Betsy Shepherd: Why don't you take us back to where it all started and tell us what first got you interested in comics?

John Porcellino: I was always drawing and I was always writing and I was always interested in books. Comics was just a natural thing for me, given all my interests. It was words, it was pictures, it was making little books. In the late '70s, early '80s this fantastic new technology came along called the photocopier. They'd been around, but they became ubiquitous. My dad had a photocopier at his work and so it occurred to me I could take these little books I'd made and never shown anybody and take them in and make photocopies of them. So I started doing that and giving them to my friends at school. I'd make six copies. I did that for several years. It wasn't until much later that I realized there was this whole 'zine network of people who self-publish their own little magazines. That was when things really changed for me. I realized that the potential to communicate through this little photocopied booklet form was much, much larger than I'd ever imagined. Instead of my handful of friends at school, it was people all of the world doing this kind of thing.

Betsy Shepherd: Can you tell me about the changes you've observed in 'zine culture since the Internet age?
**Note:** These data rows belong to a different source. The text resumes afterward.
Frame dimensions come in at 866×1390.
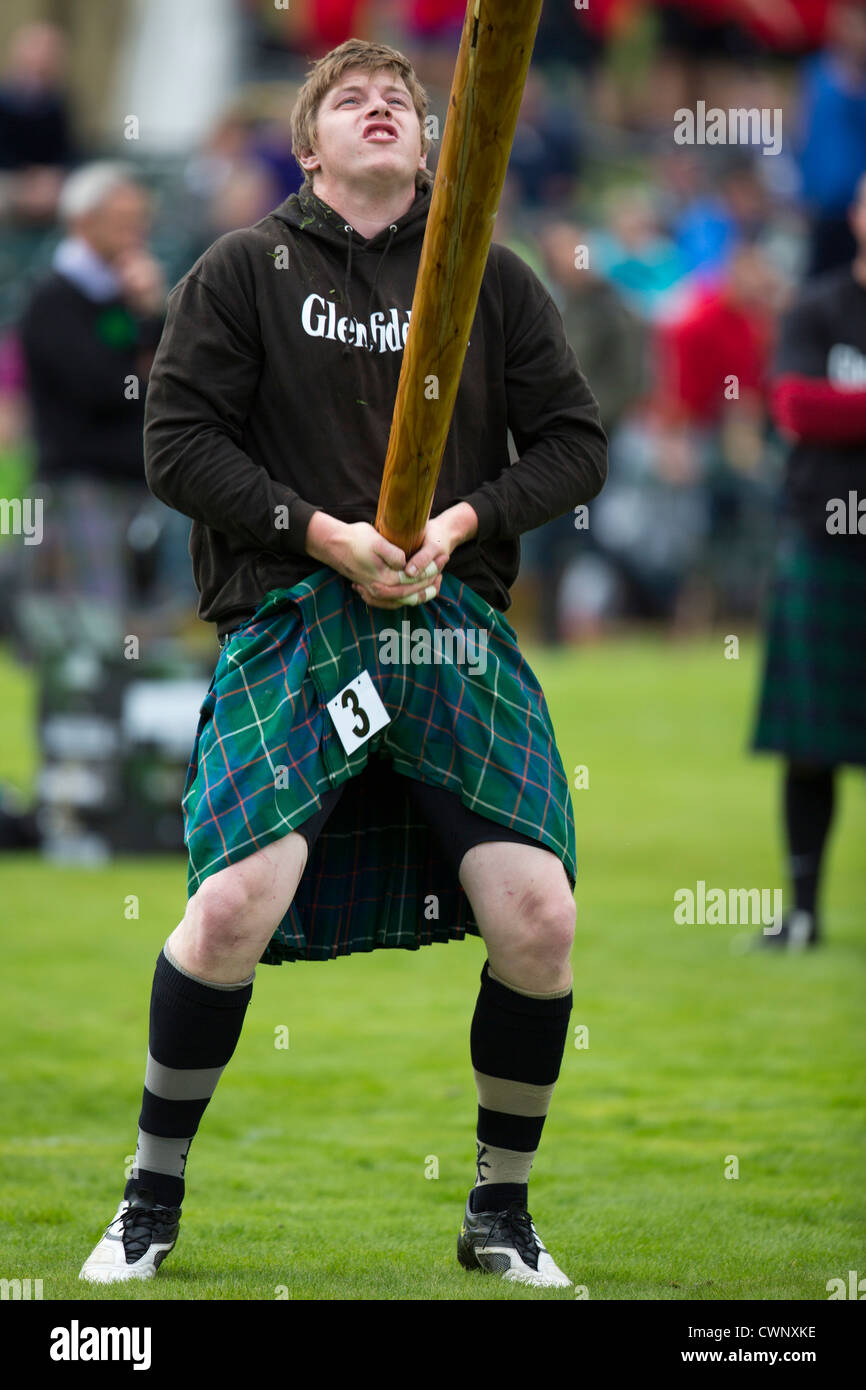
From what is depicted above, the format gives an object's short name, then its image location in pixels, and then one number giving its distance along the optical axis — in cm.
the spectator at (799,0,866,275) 1972
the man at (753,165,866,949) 1137
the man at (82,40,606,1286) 576
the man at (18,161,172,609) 1456
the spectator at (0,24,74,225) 2481
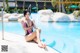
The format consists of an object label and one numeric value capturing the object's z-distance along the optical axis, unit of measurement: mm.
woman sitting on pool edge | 3598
 We're taking this whole huge world with all its contradictions and pain and weirdness and joy and condensing it down to these little boxes.


John Porcellino: Clearly a lot of people who would've done a 'zine back in the '80s or early '90s just have a blog or a Tumblr or whatever they have nowadays-it keeps shifting. So I would say there are probably less 'zines now than in the golden age, but the quality of them is much, much higher. The people who are committed to making paper objects are really committed because of their love of that form and the interesting things you can do with it. I'm just one of a dying breed, frankly, of people who prefer to hold something in my hand and turn the pages and look at it. I realize it's already old-fashioned but it's rapidly becoming crazy behavior.
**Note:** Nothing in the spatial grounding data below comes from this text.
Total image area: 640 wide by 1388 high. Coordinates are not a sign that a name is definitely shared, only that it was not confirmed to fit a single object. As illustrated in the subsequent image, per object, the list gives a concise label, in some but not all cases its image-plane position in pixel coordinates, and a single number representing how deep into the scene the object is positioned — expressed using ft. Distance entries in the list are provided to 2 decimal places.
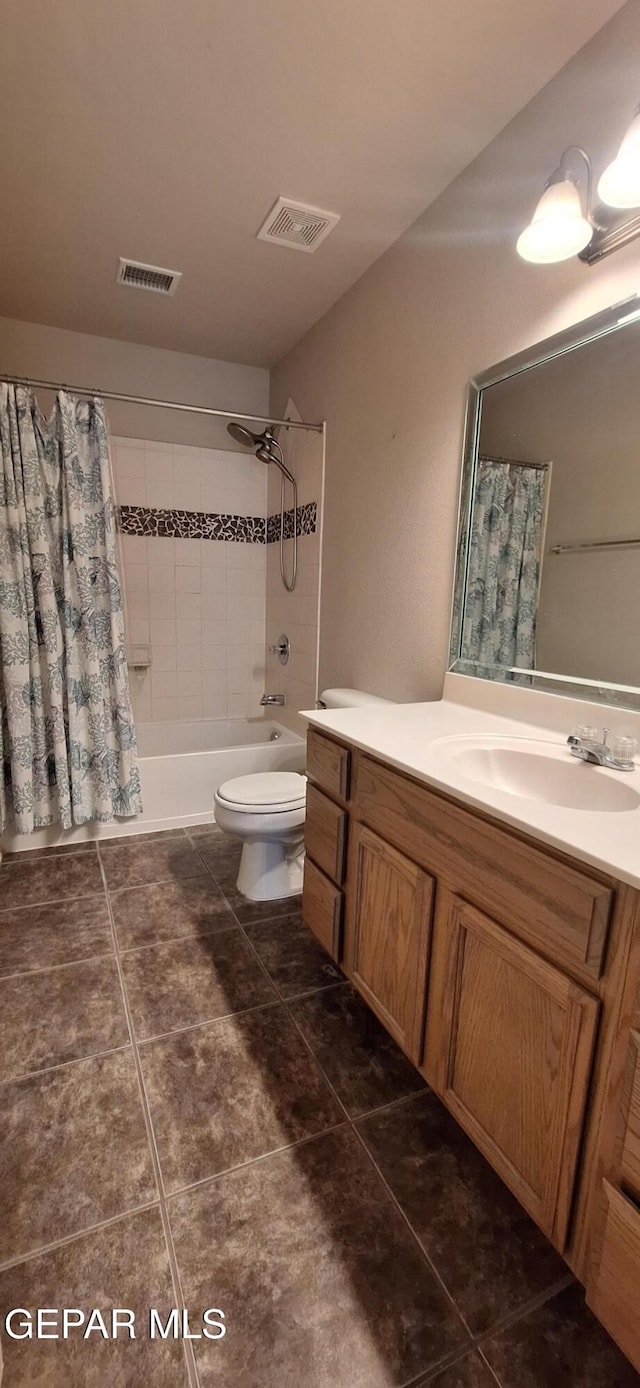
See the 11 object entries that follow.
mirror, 4.01
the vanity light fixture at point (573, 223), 3.75
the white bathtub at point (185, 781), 8.14
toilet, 6.17
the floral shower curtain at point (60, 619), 7.13
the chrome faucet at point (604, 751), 3.58
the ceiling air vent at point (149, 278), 7.18
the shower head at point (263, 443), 9.20
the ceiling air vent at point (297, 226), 5.96
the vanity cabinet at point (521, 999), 2.35
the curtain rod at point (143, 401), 7.01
Betsy Shepherd: You talk about OCD and how it was a way for you to impose order on chaos in your life. Is writing comics another way to impose order on your life's events?

John Porcellino: I think somebody at Indiana University should throw some money behind a study on cartoonists and OCD, because there's something in our blood that makes us OCD. You kind of have to be to have this passion for something that a lot of people don't understand. When you think about it we're taking this whole huge world with all its contradictions and pain and weirdness and joy and condensing it down to these little boxes.

If you've ever had a chance to look at cartoonists original pages you can see the process. You see tons of white out, there are pencil marks that have been erased, there are notes in the margins, and you do all that stuff in the effort so that in the final finished product-the book you hold in your hands-all that stuff is invisible. You're taking this whole world and putting it onto this page and trying to somehow white out or delete or clean up the crazy parts, the parts that don't work. That's a little bit of crazy right there.